> [Problem to solve]:
Show the lines below that contain the string "round".

> [Task data]:
=== Begin Enclosure ===

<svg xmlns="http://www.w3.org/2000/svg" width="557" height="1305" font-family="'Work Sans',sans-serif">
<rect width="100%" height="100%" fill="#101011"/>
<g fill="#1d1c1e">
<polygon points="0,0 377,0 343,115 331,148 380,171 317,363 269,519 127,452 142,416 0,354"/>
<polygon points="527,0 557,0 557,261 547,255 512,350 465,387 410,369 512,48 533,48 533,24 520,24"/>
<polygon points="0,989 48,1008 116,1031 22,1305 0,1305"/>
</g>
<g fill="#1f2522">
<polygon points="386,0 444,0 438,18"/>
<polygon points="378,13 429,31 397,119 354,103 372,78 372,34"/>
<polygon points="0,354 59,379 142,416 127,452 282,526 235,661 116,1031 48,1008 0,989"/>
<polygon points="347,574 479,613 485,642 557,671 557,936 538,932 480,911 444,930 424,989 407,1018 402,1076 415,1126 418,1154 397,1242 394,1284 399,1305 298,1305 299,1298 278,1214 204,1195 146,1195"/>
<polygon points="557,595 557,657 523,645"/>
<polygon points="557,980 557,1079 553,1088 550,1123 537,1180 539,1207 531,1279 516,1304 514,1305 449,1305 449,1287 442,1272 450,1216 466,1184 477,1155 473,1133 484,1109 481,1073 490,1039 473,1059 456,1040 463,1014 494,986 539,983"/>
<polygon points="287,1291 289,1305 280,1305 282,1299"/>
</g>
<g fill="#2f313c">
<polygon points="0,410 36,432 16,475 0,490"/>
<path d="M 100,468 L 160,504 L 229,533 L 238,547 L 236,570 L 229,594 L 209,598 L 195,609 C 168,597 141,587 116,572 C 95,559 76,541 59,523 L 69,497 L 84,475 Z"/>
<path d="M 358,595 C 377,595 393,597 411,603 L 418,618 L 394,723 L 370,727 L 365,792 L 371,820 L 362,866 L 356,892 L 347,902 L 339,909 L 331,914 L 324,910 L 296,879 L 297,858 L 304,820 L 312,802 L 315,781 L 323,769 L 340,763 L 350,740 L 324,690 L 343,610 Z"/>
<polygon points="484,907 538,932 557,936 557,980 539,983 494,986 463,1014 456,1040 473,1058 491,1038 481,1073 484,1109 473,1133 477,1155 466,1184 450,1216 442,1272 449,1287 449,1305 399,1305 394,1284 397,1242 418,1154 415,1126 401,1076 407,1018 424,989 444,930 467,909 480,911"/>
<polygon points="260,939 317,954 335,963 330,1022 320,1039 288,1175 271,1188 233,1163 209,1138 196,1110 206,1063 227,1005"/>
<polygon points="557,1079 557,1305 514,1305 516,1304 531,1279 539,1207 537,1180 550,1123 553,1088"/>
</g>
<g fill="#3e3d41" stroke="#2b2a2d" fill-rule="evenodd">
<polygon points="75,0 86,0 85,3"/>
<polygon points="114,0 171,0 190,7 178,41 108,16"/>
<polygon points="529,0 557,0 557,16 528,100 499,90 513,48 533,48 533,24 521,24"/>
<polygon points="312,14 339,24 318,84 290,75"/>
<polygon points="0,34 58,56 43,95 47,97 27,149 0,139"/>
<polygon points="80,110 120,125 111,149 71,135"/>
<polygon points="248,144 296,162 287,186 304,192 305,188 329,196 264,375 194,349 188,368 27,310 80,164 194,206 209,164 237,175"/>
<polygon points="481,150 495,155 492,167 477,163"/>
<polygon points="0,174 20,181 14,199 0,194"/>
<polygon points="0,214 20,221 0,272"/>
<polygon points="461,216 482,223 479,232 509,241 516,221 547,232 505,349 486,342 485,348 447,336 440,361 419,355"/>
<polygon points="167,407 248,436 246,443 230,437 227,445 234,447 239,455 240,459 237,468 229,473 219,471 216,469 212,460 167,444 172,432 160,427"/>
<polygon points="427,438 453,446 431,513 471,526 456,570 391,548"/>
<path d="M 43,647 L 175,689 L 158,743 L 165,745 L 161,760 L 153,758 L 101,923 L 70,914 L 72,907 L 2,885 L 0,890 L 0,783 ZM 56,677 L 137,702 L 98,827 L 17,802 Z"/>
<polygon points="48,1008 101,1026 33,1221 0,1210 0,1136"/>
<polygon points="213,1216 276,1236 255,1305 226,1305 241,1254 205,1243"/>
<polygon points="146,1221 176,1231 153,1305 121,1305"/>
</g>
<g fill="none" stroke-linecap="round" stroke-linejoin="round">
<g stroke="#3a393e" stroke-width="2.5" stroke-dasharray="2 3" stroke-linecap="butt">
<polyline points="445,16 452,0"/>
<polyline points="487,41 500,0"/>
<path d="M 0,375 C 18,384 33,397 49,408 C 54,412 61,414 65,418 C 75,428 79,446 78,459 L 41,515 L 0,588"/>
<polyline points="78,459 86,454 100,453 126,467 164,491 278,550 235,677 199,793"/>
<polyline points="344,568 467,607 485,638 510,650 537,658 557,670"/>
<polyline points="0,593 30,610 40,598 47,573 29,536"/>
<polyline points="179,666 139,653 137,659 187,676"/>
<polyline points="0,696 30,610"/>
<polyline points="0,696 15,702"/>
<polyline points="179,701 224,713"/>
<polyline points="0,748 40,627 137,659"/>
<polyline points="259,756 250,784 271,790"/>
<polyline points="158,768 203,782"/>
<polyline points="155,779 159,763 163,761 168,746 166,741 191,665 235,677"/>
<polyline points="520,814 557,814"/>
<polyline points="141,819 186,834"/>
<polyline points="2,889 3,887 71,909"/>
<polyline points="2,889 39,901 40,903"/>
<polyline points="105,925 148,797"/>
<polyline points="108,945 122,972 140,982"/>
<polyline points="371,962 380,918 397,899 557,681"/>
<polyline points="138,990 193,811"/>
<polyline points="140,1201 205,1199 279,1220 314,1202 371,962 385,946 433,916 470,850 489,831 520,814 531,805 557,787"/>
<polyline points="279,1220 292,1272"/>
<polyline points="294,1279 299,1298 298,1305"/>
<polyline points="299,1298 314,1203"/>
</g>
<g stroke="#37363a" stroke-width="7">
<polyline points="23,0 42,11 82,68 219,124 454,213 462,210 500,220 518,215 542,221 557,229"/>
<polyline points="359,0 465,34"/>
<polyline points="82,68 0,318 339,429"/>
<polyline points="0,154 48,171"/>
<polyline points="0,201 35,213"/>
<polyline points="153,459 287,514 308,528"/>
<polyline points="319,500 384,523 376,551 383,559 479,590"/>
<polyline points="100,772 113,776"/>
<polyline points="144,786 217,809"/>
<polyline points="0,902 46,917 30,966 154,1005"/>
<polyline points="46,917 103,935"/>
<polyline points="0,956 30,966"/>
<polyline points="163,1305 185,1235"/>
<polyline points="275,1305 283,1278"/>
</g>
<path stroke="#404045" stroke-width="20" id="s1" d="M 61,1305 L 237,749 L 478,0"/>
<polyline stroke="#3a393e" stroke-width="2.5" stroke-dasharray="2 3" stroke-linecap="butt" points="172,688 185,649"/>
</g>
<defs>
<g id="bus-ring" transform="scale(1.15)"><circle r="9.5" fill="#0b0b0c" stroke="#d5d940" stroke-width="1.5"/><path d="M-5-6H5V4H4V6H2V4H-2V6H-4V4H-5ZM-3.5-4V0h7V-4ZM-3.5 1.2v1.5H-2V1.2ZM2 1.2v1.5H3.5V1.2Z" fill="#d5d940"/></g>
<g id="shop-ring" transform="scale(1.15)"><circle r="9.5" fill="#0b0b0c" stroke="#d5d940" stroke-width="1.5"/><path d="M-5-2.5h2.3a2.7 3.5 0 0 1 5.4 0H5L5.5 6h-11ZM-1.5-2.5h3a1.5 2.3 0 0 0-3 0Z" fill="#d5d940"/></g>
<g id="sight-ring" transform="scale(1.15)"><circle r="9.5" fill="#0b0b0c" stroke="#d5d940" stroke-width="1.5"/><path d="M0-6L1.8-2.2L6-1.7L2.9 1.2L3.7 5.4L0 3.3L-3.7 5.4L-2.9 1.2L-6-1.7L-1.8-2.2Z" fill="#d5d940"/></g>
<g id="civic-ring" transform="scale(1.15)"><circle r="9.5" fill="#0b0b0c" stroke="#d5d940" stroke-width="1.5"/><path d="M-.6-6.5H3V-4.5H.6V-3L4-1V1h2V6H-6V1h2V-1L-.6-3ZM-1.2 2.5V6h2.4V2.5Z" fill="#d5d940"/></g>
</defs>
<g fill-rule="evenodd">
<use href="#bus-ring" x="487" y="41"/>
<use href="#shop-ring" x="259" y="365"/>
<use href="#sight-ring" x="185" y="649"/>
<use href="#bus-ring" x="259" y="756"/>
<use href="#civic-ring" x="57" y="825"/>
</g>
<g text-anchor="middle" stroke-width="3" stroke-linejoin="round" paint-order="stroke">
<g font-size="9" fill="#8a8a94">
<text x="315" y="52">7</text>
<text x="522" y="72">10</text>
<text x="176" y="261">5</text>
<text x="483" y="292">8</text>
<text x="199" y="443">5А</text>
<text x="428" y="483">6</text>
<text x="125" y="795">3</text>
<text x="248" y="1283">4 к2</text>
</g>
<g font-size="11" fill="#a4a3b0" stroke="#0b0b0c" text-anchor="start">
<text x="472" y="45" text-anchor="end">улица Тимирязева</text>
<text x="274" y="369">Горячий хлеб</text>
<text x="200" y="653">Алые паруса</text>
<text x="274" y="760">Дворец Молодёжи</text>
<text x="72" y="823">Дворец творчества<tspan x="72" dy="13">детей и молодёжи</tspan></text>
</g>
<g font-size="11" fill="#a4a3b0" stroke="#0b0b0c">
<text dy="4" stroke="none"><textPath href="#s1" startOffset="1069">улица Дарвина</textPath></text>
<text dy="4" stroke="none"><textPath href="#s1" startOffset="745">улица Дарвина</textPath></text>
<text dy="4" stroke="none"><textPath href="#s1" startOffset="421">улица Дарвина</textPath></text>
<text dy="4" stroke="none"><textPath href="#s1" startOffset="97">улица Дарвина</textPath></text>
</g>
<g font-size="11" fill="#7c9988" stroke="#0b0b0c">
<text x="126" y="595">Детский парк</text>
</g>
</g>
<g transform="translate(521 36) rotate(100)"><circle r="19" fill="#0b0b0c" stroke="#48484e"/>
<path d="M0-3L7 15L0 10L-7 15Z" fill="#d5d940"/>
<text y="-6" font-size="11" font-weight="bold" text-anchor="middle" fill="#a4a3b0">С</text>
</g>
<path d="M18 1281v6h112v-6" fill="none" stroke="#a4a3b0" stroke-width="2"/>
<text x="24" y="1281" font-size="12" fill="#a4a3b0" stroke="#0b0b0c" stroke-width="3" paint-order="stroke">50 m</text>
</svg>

=== End Enclosure ===

> [Your response]:
<g fill="none" stroke-linecap="round" stroke-linejoin="round">
<g text-anchor="middle" stroke-width="3" stroke-linejoin="round" paint-order="stroke">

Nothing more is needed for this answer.